At the end of each Presidency, the European environmental movement, through its umbrella organization - the European Environmental Bureau - EEB, which represents more than 160 organizations, and of which the Portuguese environmental NGOs GEOTA - Grupo de Estudos de Ordenamento do Território e Ambiente (Group for the Study of Spatial Planning and the Environment) are part, LPN - Liga para a Proteção da Natureza, Quercus - Associação Nacional de Conservação da Natureza and ZERO - Associação Sistema Terrestre Sustentável, assesses the Ten Green Tests for the Portuguese Presidency of the Council of the European Union.
Portugal's six-month Presidency of the European Union (January 1 to June 30, 2021) performed well in chemicals policy, made insufficient gains in climate action, and ended in major disappointment in agricultural policy.
This is the conclusion of a comprehensive six-month evaluation of the outgoing presidency's performance against the 10 green tests set at the beginning of Portugal's term. "Portugal has limited its leadership to the art of the strictly achievable during its presidency, at a time when it urgently needed to push the boundaries of what is possible," said Patrick ten Brink of the EEB. "This is simply not good enough to meet the unprecedented challenges of the climate crisis, the emergency in biodiversity and widespread pollution."
Portugal's most significant success has been its management of the EU's Chemicals Sustainability Strategy and the high ambition, expressed by the Council in March, to move towards a "toxics-free" environment.
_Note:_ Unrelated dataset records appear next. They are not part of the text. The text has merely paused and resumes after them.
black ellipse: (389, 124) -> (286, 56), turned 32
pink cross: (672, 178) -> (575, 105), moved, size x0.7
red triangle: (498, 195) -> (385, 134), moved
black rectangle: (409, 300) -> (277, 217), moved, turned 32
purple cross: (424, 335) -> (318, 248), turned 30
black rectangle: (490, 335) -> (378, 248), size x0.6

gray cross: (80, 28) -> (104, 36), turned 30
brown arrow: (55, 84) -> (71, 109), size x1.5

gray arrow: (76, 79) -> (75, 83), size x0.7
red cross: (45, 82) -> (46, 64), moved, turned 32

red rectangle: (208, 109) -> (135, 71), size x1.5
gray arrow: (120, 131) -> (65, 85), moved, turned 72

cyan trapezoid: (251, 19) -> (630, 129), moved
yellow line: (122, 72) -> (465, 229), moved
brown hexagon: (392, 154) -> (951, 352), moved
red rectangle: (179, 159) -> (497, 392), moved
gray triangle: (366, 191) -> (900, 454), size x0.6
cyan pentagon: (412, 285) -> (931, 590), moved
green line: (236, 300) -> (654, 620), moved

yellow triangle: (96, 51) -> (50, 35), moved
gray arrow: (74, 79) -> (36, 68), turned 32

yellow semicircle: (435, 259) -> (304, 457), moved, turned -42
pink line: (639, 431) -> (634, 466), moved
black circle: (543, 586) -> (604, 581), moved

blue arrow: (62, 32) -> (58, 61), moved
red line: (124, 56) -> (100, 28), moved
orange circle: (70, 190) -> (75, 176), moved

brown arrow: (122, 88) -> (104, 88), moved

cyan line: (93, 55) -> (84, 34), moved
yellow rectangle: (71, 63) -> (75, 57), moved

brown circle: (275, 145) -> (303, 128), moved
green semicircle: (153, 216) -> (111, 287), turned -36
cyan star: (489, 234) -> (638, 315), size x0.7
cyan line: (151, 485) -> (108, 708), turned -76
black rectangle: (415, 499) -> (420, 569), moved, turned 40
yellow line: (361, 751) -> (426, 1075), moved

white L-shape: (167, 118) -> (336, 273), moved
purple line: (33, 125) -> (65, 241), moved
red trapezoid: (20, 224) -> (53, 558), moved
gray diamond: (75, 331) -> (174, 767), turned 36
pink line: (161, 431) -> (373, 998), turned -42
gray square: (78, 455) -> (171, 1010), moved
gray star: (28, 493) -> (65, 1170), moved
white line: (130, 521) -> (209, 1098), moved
However, even this was undermined by mediocre progress on climate. This was reflected in the unambitious agreement on the Climate Act, which set a 2030 net emissions reduction target of only 55 percent (including rather controversial 'carbon removals'), when scientists have already concluded that a cut of at least 65 percent will be needed.
Agriculture was the area of greatest disappointment. In the final days of Portugal's mandate, the European institutions and EU member states reached a final agreement on the €270 billion Common Agricultural Policy (2021-2027). Despite efforts to sell the new agreement as a green victory, the CAP will continue to fund environmentally destructive agricultural practices.
Despite a major breakthrough in chemicals policy, the European Union made weak progress toward a robust green transition during the Portuguese Presidency, as this comprehensive assessment reveals. It is now up to Slovenia to accelerate the pace of reforms as it now takes over the EU Presidency.